- First tankōbon volume cover, featuring Hikari Hamura

幻覚ピカソ
- Genre: Supernatural
- Written by: Usamaru Furuya
- Published by: Shueisha
- English publisher: AUS: Madman Entertainment; NA: Viz Media;
- Imprint: Jump Comics SQ.
- Magazine: Jump Square
- English magazine: Shonen Jump (first chapter only)
- Original run: September 4, 2008 – April 3, 2010
- Volumes: 3
- Anime and manga portal

= Genkaku Picasso =

Japanese manga series

Genkaku Picasso (幻覚ピカソ) is a Japanese manga series written and illustrated by Usamaru Furuya. It was serialized in Shueisha's shōnen manga magazine Jump Square from September 2008 to April 2010, with its chapters collected in three tankōbon volumes. The series was licensed for English release in North America by Viz Media and published under its Shonen Jump manga division.

==Plot==
The protagonist is Hikari Hamura, a 17-year-old high school student known as "Picasso" because of his drawing ability. Hikari is an eccentric introvert with only one friend, Chiaki Yamamoto. One day while Hikari and Chiaki are at the river sketching, a malfunctioning helicopter crashes into their location, killing her, but leaving Hikari miraculously unscathed. After recovering from the accident, Hikari finds that Chiaki has been transformed into a miniature, winged version of herself, who lives in his pocket. Chiaki tells him that when the helicopter crashed she prayed for his survival, however in return for his life he must use his skills to draw people's "hearts", otherwise he will rot away. Although Hikari is reluctant to involve himself with others, he is persuaded by signs of rot on his arm to help his classmates. Each story deals with a different classmate (eight in total, with a ninth in the younger sister of one) with a personal problem; Hikari's drawings of the subject's "heart" manifest their psychological troubles as surreal allegories, and in order to help them with their issues Hikari and Chiaki must enter into the drawings to explore the classmate's psyche and figure out what the images mean.

==Publication==
Genkaku Picasso, written and illustrated by Usamaru Furuya, who based the main character on himself, was serialized in Shueisha's shōnen manga magazine Jump Square from September 4, 2008, to April 3, 2010. Shueisha collected its chapters in three collected tankōbon volumes, published between February 4, 2009, and June 4, 2010.
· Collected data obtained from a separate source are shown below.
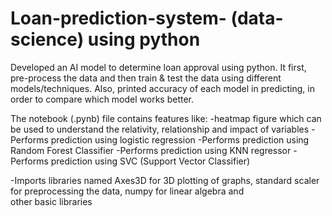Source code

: # Loan-prediction-system- (data-science) using python
Developed an AI model to determine loan approval using python. It first, pre-process the data and then train & test the data using different models/techniques. Also, printed accuracy of each model in predicting, in order to compare which model works better.


The notebook (.pynb) file contains features like:
-heatmap figure which can be used to understand the relativity, relationship and impact of variables
-Performs prediction using logistic regression
-Performs prediction using Random Forest Classifier
-Performs prediction using KNN regressor
-Performs prediction using SVC (Support Vector Classifier)

-Imports libraries named Axes3D for 3D plotting of graphs, standard scaler for preprocessing the data, numpy for linear algebra and other basic libraries
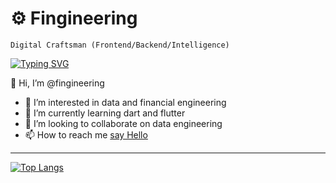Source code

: # ⚙️ Fingineering

`Digital Craftsman (Frontend/Backend/Intelligence)`

[![Typing SVG](https://readme-typing-svg.demolab.com/?lines=Full-stack+data+engineer+and+analyst;&width=600)](https://git.io/typing-svg)




👋 Hi, I’m @fingineering

- 👀 I’m interested in data and financial engineering
- 🌱 I’m currently learning dart and flutter
- 💞️ I’m looking to collaborate on data engineering
- 📫 How to reach me [say Hello](hello@fingineering.net)


----
<!---
fingineering/fingineering is a ✨ special ✨ repository because its `README.md` (this file) appears on your GitHub profile.
You can click the Preview link to take a look at your changes.
;Walk%20you%20to%20the%20cloud;10%2B%15years%20of%20coding%20experience;Always%20learning%20new%20things&center=true&color=0E93E0
--->
[![Top Langs](https://github-readme-stats.vercel.app/api/top-langs/?username=fingineering&layout=compact)](https://github.com/anuraghazra/github-readme-stats)
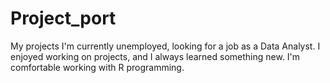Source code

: # Project_port
My projects
I'm currently unemployed, looking for a job as a Data Analyst.
I enjoyed working on projects, and I always learned something new.
I'm comfortable working with R programming.
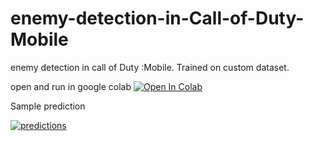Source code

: # enemy-detection-in-Call-of-Duty-Mobile
enemy detection in call of Duty :Mobile. Trained on custom dataset.

open and run in google colab
[![Open In Colab](https://colab.research.google.com/assets/colab-badge.svg)](https://colab.research.google.com/drive/1i7CYnDemfJ8EgDkUg9DM-By5-7jOhVZf?usp=sharing)


Sample prediction

[
![predictions](https://user-images.githubusercontent.com/33664965/94398715-b3928680-0183-11eb-8403-06b0b0e1902b.jpg)
](url)
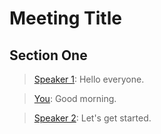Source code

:# Meeting Title

## Section One

> [Speaker 1](#startMs=1743688649931&endMs=1743688652931): Hello everyone.

> [You](#startMs=1743688652931&endMs=1743688653931): Good morning.

> [Speaker 2](#startMs=1743688653931&endMs=1743688654931): Let's get started. 
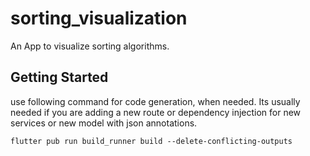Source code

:# sorting_visualization

An App to visualize sorting algorithms.

## Getting Started

use following command for code generation, when needed.  Its usually needed if
 you are adding a new route or dependency injection for new services or new model with json annotations.

    flutter pub run build_runner build --delete-conflicting-outputs
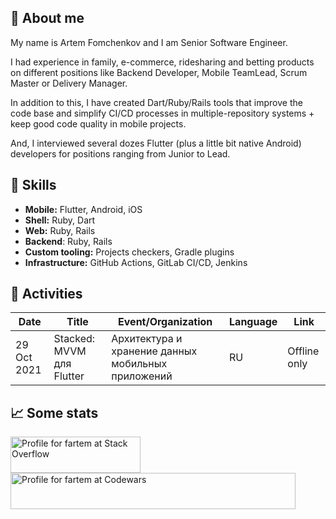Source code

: ## 👋 About me

My name is Artem Fomchenkov and I am Senior Software Engineer.

I had experience in family, e-commerce, ridesharing and betting products on different positions like Backend Developer, Mobile TeamLead, Scrum Master or Delivery Manager.

In addition to this, I have created Dart/Ruby/Rails tools that improve the code base and simplify CI/CD processes in multiple-repository systems + keep good code quality in mobile projects.

And, I interviewed several dozes Flutter (plus a little bit native Android) developers for positions ranging from Junior to Lead.

## 🚀 Skills

- **Mobile:** Flutter, Android, iOS
- **Shell:** Ruby, Dart
- **Web:** Ruby, Rails
- **Backend**: Ruby, Rails
- **Custom tooling:** Projects checkers, Gradle plugins
- **Infrastructure:** GitHub Actions, GitLab CI/CD, Jenkins

## 🎤 Activities

| Date        | Title                     | Event/Organization                                 | Language | Link         |
|-------------|---------------------------|----------------------------------------------------|----------|--------------|
| 29 Oct 2021 | Stacked: MVVM для Flutter | Архитектура и хранение данных мобильных приложений | RU       | Offline only |

## 📈 Some stats

<a href="https://stackoverflow.com/users/10684765/fartem"><img src="https://stackoverflow.com/users/flair/10684765.png" width="208" height="58" alt="Profile for fartem at Stack Overflow"></a>
<a href="https://www.codewars.com/users/fartem/"><img src="https://www.codewars.com/users/fartem/badges/large" width="456" height="58" alt="Profile for fartem at Codewars"></a>
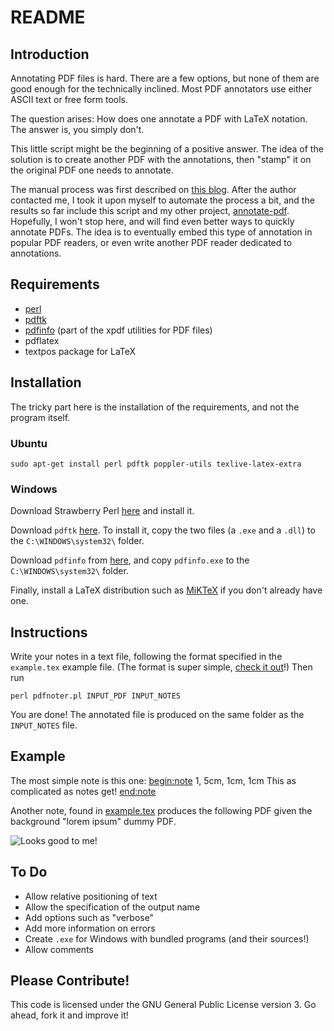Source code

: README
======

Introduction
------------

Annotating PDF files is hard. There are a few
options, but none of them are good enough for the
technically inclined. Most PDF annotators use either
ASCII text or free form tools.

The question arises: How does one annotate a PDF
with LaTeX notation. The answer is, you simply
don't.

This little script might be the beginning of a
positive answer. The idea of the solution is to
create another PDF with the annotations, then
"stamp" it on the original PDF one needs to
annotate.

The manual process was first described on [this
blog](http://3diagramsperpage.wordpress.com/2011/07/29/mathematical-annotations-in-pdf-documents/).
After the author contacted me, I took it upon myself
to automate the process a bit, and the results so far include this script and my
other project, [annotate-pdf](https://github.com/cako/annotate_pdf). Hopefully, 
I won't stop here, and will find even better ways to quickly annotate PDFs.
The idea is to eventually embed this type of annotation in popular PDF readers,
or even write another PDF reader dedicated to annotations.

Requirements
------------
* [perl](http://www.perl.org/get.html)
* [pdftk](http://www.pdflabs.com/docs/install-pdftk/)
* [pdfinfo](http://www.foolabs.com/xpdf/) (part of the xpdf utilities for PDF files)
* pdflatex
* textpos package for LaTeX

Installation
------------
The tricky part here is the installation of the requirements, and not the program itself.

### Ubuntu

    sudo apt-get install perl pdftk poppler-utils texlive-latex-extra

### Windows

Download Strawberry Perl [here](http://strawberryperl.com/) and install it.

Download `pdftk` [here](http://strawberryperl.com/). To install it, copy
the two files (a `.exe` and a `.dll`) to the
`C:\WINDOWS\system32\` folder.

Download `pdfinfo` from
[here](http://www.foolabs.com/xpdf/download.html),
and copy `pdfinfo.exe` to the `C:\WINDOWS\system32\` folder.

Finally, install a LaTeX distribution such as
[MiKTeX](http://miktex.org/2.9/setup) if you
don't already have one.
    
Instructions
------------

Write your notes in a text file, following the format specified in the
`example.tex` example file. (The format is super simple,
[check it out](https://github.com/cako/pdfnoter/blob/master/example.tex)!)
Then run
    
    perl pdfnoter.pl INPUT_PDF INPUT_NOTES

You are done! The annotated file is produced on the same folder as the
`INPUT_NOTES` file.


Example
-------
The most simple note is this one:
    <begin:note>
    1, 5cm, 1cm, 1cm
    This as complicated as notes get!
    <end:note>

Another note, found in [example.tex](https://github.com/cako/pdfnoter/blob/master/example.tex)
produces the following PDF given the background "lorem ipsum" dummy PDF.

![Looks good to me!][img1_45]

[img1]: http://i.imgur.com/58pDA.png
[img1_45]: http://i.imgur.com/Bhp3O.png

To Do
----
* Allow relative positioning of text
* Allow the specification of the output name
* Add options such as "verbose"
* Add more information on errors
* Create `.exe` for Windows with bundled programs (and their sources!)
* Allow comments
    

Please Contribute!
------------------
This code is licensed under the GNU General Public
License version 3. Go ahead, fork it and improve it!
Viz Media translated the series into English and published its three volumes under the Shonen Jump imprint from November 2, 2010, to May 3, 2011. On March 27, 2012, Viz Media made the series available in digital format on its VizManga.com website and Viz Manga App for iOS. The series was also published in English by Australian publisher Madman Entertainment.

==Reception==
Genkaku Picasso was one of the four manga nominated by the Young Adult Library Services Association for its list of 2012 Great Graphic Novels for Teens; however, it was not entered into the final list.

Lissa Pattillo of Anime News Network (ANN) found the design and visual presentation of the first volume impressive, but worried that the plot will become repetitive. Chris Kirby of Mania.com also praised the art and the allegorical depictions of inner states in the first volume but felt that Hikari and Chiaki are underdeveloped and "merely act as plot devices". Ain't It Cool News' Scott Green praised Furuya's "skill at rendering the surreal and transgressive", but felt that the characters' problems in the first volume are unrealistic but not strange enough to add to the surrealist nature of the work.

Carlo Santos of ANN found the individual stories in the first volume gimmicky, but praised the different art-styles that Furuya uses and the series' surrealism and sense of humor; in his review of the second volume he continued to appreciate the art and the characters but found the stories "repetitive and trite". Santos nevertheless elected it one of the best manga published in the United States in 2011. Leroy Douresseaux concurred that the surreal drawings of the character's inner states are a highlight of the first volume; for the second volume he praised Furuya's "sharp" dialog and graphic storytelling.